This week, Ira spoke with Jack Jones.
Two-time Grammy Award winner and Emmy winner, Jack Jones, whose new album, “Seriously Frank,” features a tribute to Frank Sinatra during the yearlong celebration of the 100th anniversary of his birth, was born in Hollywood, California, on the night his singer/movie star father, Allan Jones, recorded his hit, “Donkey Serenade.”
Jones’ professional debut was a brief stint as part of his father’s act at the Thunderbird Hotel and Casino in Las Vegas when he was just 19 years old. He went out on his own three weeks later, working odd jobs including as a gas station attendant, to support himself while pursuing his singing career.
His first break came when a demo he recorded for songwriter Don Raye found its way to Capitol Records. While with the label Jones recorded a few singles and an album, which he admits was mediocre.
Although he eventually left Capitol. One gem from his album, “This Could Be the Start of Something Big,” caught the attention of a San Francisco club owner who booked him for a three week run at Facks. While performing there, he was discovered by Pete King, a producer and artist for Kapp Records who quickly signed him to the label.
As his career gained momentum, Jones developed a deep appreciation for well-constructed songs that also have emotional appeal. His respect for songs that tell stories with meaning and beauty led him to record works by the greatest balladeers of all time: Sammy Cahn, Jimmy Van Heusen, Cole Porter, the Gershwins, Harold Arlen, Michel Legrand and Alan & Marilyn Bergman.

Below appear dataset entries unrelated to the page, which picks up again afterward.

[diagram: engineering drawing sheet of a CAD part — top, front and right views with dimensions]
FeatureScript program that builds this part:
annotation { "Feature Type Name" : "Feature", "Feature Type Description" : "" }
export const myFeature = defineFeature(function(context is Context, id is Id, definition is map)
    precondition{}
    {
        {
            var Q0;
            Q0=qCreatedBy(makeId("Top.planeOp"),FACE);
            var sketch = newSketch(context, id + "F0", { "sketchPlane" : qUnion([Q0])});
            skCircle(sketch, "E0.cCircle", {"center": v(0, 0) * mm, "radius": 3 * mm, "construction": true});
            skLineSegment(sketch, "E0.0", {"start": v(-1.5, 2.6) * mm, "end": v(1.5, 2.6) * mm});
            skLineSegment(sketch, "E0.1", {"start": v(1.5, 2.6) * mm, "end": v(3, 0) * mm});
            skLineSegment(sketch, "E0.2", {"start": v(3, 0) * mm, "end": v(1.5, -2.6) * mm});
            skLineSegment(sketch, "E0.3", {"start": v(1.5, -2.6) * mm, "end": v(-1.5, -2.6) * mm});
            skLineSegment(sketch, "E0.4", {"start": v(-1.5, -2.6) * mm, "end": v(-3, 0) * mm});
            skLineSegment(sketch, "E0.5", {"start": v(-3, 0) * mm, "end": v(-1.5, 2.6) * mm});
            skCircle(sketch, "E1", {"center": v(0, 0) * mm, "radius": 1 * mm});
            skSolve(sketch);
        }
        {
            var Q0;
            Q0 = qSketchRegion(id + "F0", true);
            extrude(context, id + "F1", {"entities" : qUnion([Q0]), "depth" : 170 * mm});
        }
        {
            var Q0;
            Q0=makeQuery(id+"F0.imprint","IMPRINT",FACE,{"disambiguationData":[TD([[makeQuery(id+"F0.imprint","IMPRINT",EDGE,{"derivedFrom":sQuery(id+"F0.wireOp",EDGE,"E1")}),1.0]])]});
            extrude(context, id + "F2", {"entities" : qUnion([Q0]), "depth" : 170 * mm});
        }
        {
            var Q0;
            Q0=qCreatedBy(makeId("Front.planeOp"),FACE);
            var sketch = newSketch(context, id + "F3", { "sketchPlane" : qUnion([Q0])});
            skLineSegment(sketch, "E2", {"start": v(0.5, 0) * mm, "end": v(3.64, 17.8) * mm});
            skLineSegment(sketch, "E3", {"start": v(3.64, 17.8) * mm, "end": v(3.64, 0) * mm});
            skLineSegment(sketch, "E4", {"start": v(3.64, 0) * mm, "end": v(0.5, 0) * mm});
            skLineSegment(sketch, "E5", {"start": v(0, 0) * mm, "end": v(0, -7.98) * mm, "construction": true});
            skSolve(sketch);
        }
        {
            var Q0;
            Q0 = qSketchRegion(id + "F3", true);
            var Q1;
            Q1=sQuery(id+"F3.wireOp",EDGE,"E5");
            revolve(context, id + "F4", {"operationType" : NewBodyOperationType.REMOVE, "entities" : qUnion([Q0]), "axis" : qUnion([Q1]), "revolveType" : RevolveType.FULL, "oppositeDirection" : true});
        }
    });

He was inspired by great Jazz instrumentalists he discovered during his teen years such as Gerry Mulligan, Clark Terry, Buddy Rich, Bob Brookmeyer, Dave Pell Octet, Marty Paiche Dectet, Shorty Rogers and the Giants, and Count Basie.
Jones’ talent and commitment to his art earned him two Grammys for “Best Pop Male Vocal Performance” with his singles “Lollipops and Roses” by Anthony Velona and Bacharach/ David’s “Wives and Lovers.”
On April 13, 1989, he was honored with his own star on the Hollywood Walk of Fame, close to where his father’s star is located.
Today, Jones can be found performing concerts to sold-out audiences around the world at performing arts centers, casinos, symphony halls and even intimate cabarets.